Addio a Francesca Duranti, narratrice del sentimento. Scompare una delle voci più vere e raffinate della narrativa italiana del secondo Novecento. Aveva 90 anni.
La scrittrice Francesca Duranti (1935-2025), una delle voci più originali, più vere e più raffinate della narrativa italiana del secondo Novecento, che nei suoi romanzi ha descritto l’intimità, la memoria e il disincanto di una generazione, è morta a Lucca all’età di 90 anni. I funerali si svolgeranno lunedì 3 novembre 2025, alle ore 15, alla Casa del commiato della Croce Verde, lungo la via Romana a Lucca.

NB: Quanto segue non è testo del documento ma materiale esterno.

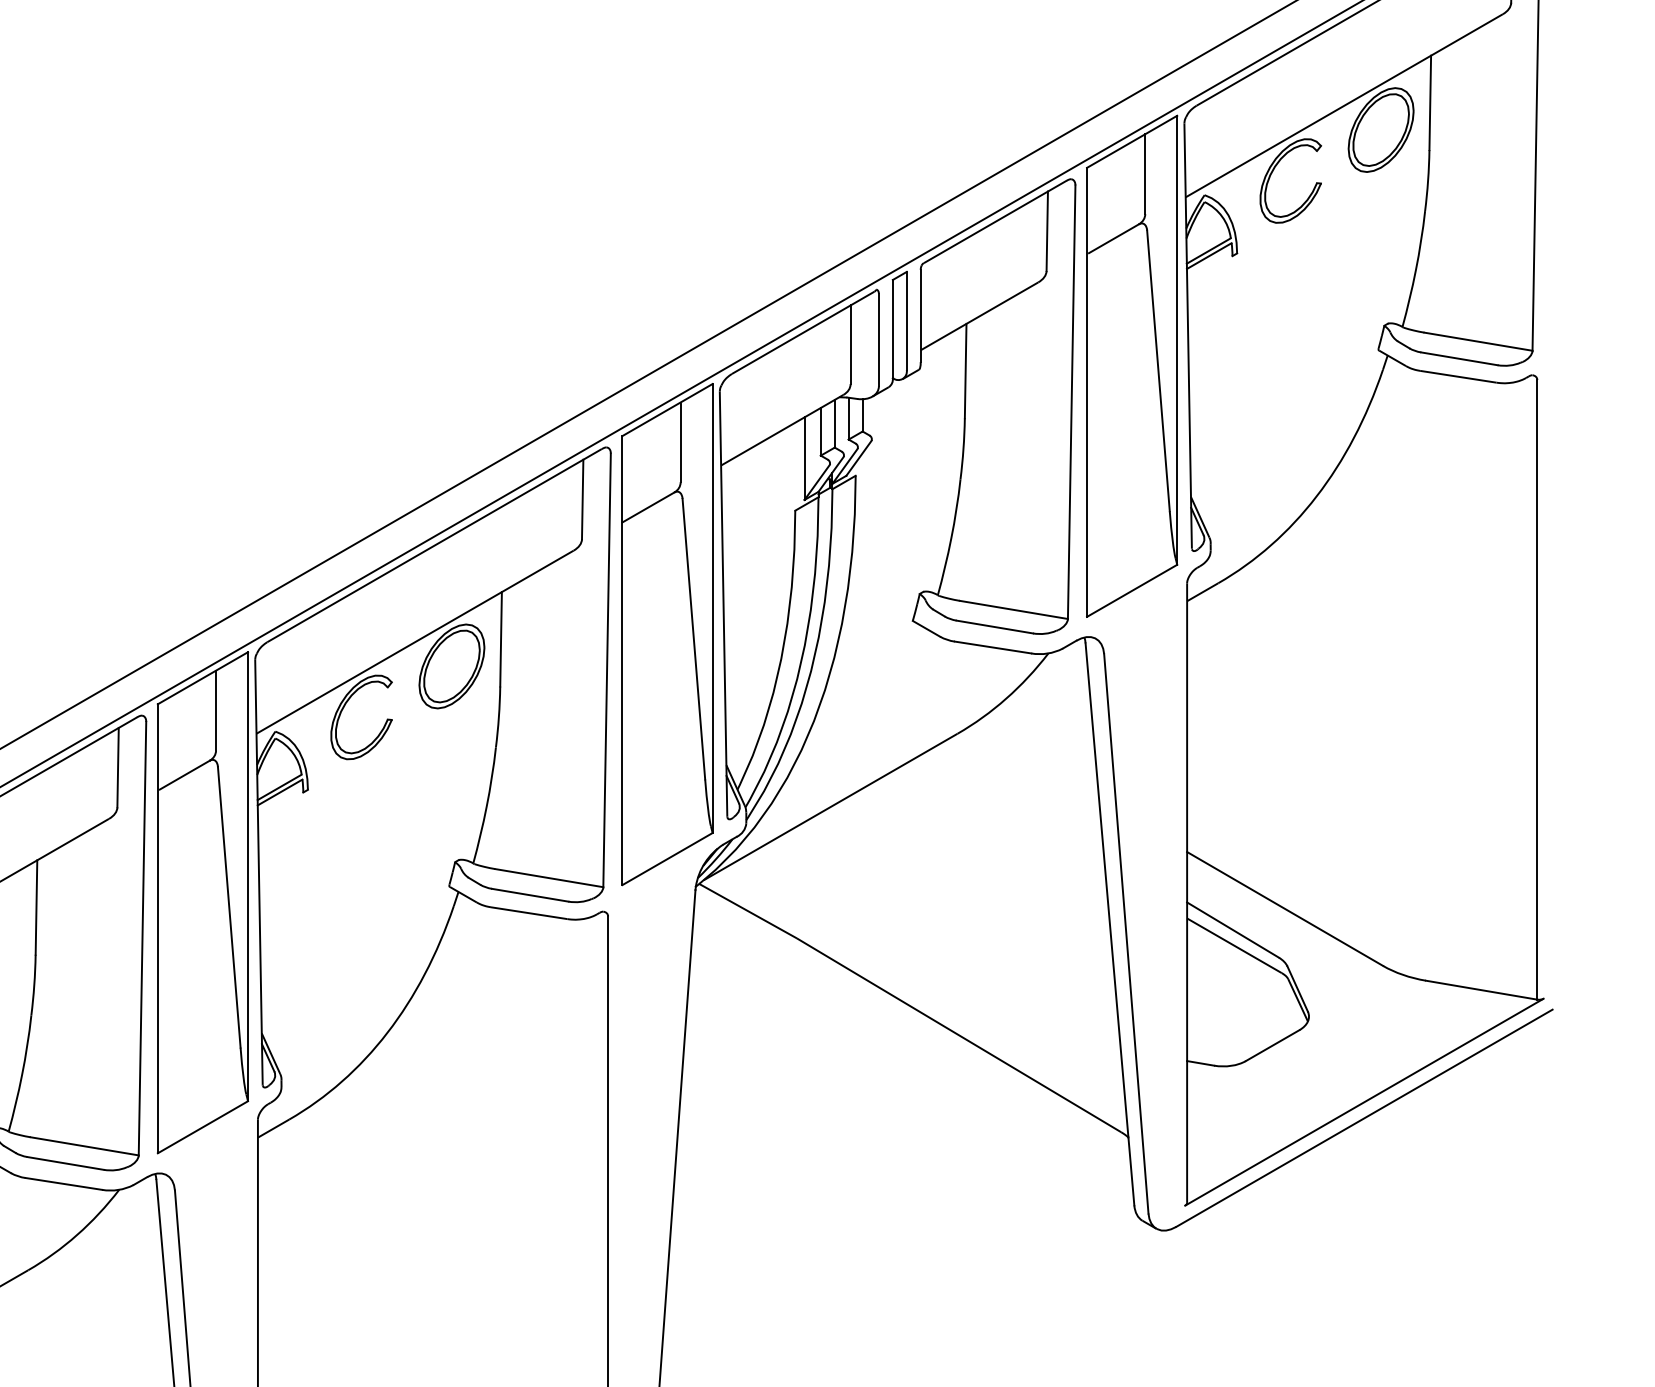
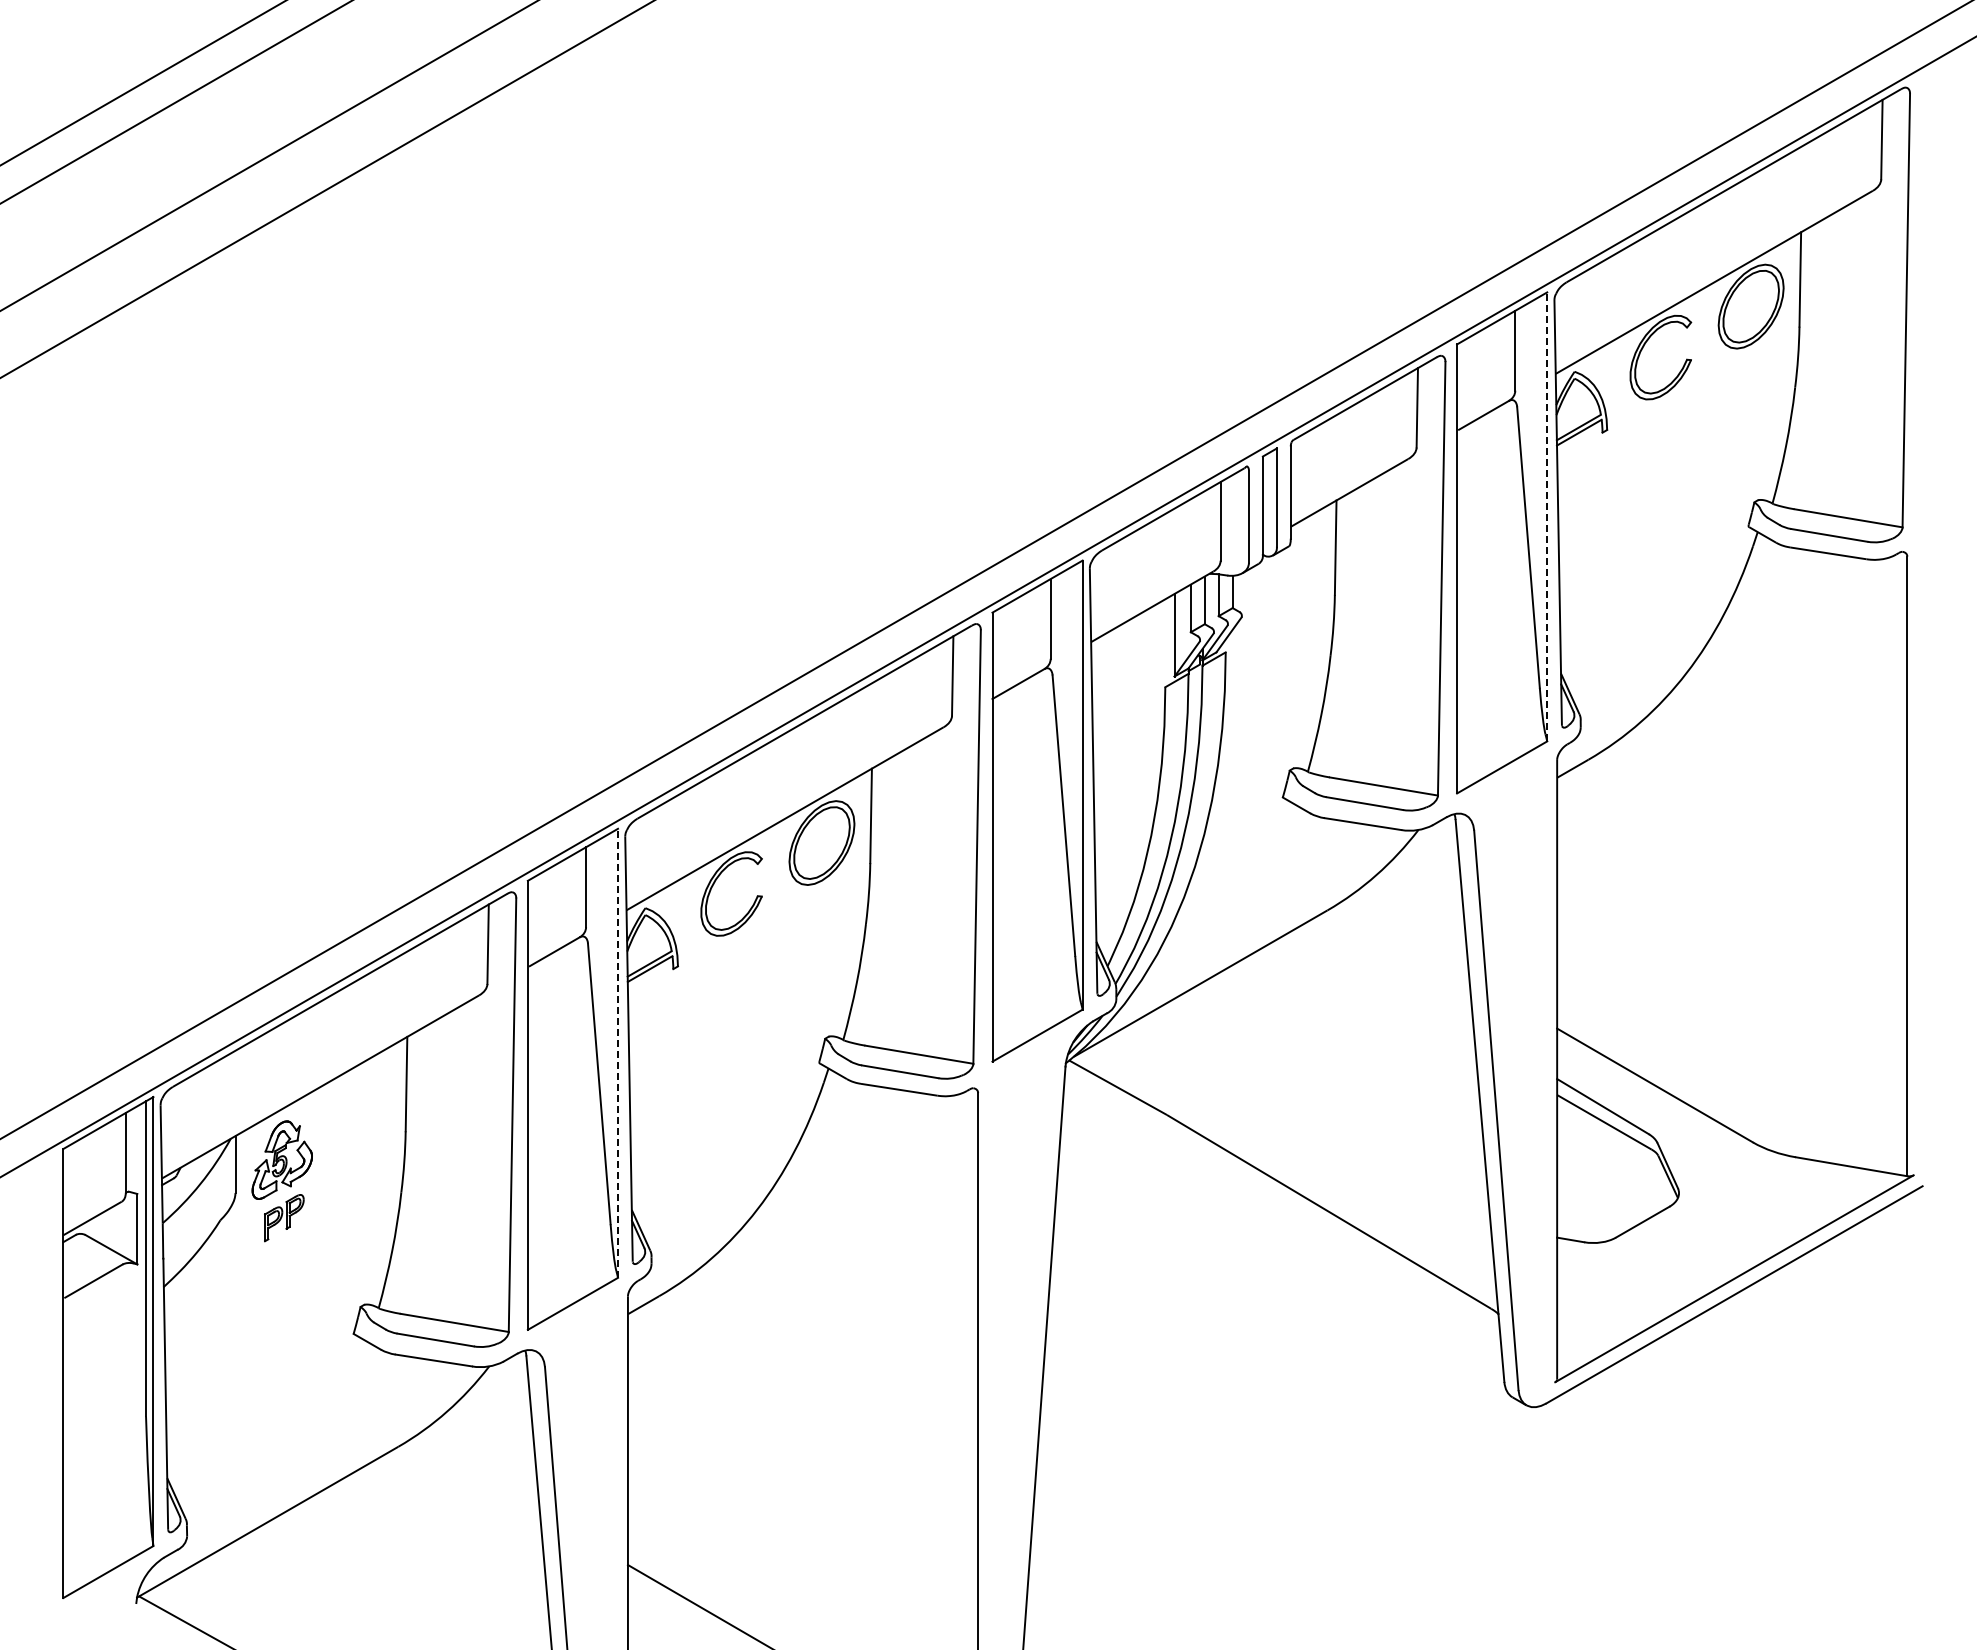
line: (1177, 339) -> (1547, 516), solid -> dashed
line: (248, 876) -> (618, 1053), solid -> dashed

Ho perso non solo un’amica, ma ho perso una grande scrittrice, una che la letteratura la conosceva, la sentiva e la viveva. Debbo subito dire che la Duranti apparteneva a quella bella schiera di grandi scrittrici italiane che il Paese Italia ha avuto -ne cito qualcuna-, da Lalla Romano ad Alba De Cèspedes, da Elsa Morante a Natalia Ginzburg, da Amelia Rosselli ad Anna Maria Ortese.
Nata a Genova il 2 gennaio 1935 con il nome di Maria Francesca Rossi, figlia del giurista e parlamentare socialdemocratico Paolo Rossi, che fu presidente della Corte costituzionale (1975-78), la Duranti aveva scelto da tempo di vivere tra la campagna lucchese, a Villa Rossi a Gattaiola, e New York, due luoghi che incisero non poco e riflettevano il doppio volto della sua scrittura, in parte intimista ma anche cosmopolita, in parte ironica ma anche malinconica. Autrice di romanzi amati dal pubblico e dalla critica, Duranti si era imposta nel panorama letterario con “La casa sul lago della luna” (Rizzoli, 1984), finalista al Premio Strega e vincitrice del Premio Bagutta, tradotto in sei lingue e considerato il suo capolavoro. In quel romanzo, la protagonista inseguiva un misterioso manoscritto e, attraverso di esso, la propria identità, un tema, quello della ricerca di sé attraverso la parola, che avrebbe accompagnato tutta la sua opera. Dopo gli esordi con “La bambina” (1976) e “Piazza mia bella piazza” (1978), entrambi editi da La Tartaruga, Duranti pubblicò una serie di titoli che scandirono la sua maturità narrativa: “Lieto fine” (Rizzoli, 1987), “Effetti personali” (Rizzoli, 1988, Premio Campiello e Premio Hemingway), “Ultima stesura” (Rizzoli, 1991), “Progetto Burlamacchi” (Rizzoli, 1994) e “Sogni mancini” (Rizzoli, 1996). Con “L’ultimo viaggio della Canaria” (Marsilio, 2003), saga familiare d’ispirazione autobiografica, vinse per la seconda volta il Premio Rapallo-Carige, già ottenuto con “Sogni mancini”.
Nei suoi romanzi che paiono spesso autobiografici, con una scrittura e una lingua impareggiabile, sempre eleganti e misurati, Francesca Duranti ha raccontato le fragilità e le ambizioni della borghesia italiana, muovendosi tra introspezione psicologica e realismo classico, con una scrittura colta ma accessibile, ironica e partecipe. Molti colleghi della critica l’hanno spesso definita “una narratrice del sentimento”, capace di leggere nel profondo e coniugare leggerezza e profondità. Tra le sue ultime opere si ricordano “Il comune senso delle proporzioni” (Marsilio, 2000), “Come quando fuori piove” (Marsilio, 2006), “Un anno senza canzoni” (Marsilio, 2009) e “Il diavolo alle calcagna” (Nottetempo, 2011). Oltre alla narrativa, la Duranti si è dedicata anche alla traduzione e alla riflessione sul linguaggio, come dimostra il “Manuale di conversazione: né rissa né noia” (Pacini Fazzi, 2009). Nel 1988 aveva ideato con Antonio Dini il Premio dei Lettori, istituito a Lucca dalla Società Lucchese dei Lettori, e destinato al miglior romanzo presentato nel corso dell’anno nell’ambito delle iniziative dell’associazione. Tradotta complessivamente in diciotto lingue, premiata anche all’estero – in Francia vinse il Prix des Lectrices de “Elle” – Francesca Duranti ha attraversato con discrezione e rigore più di quarant’anni di letteratura, lasciando un segno profondissimo nella storia del romanzo femminile italiano. L’Italia intera ha perso una grande e preziosa scrittrice italiana che descrisse un paese in cambiamento, la sua evoluzione oltre il boom, la crescita della borghesia e i peccati di questa classe, con una eleganza smisurata.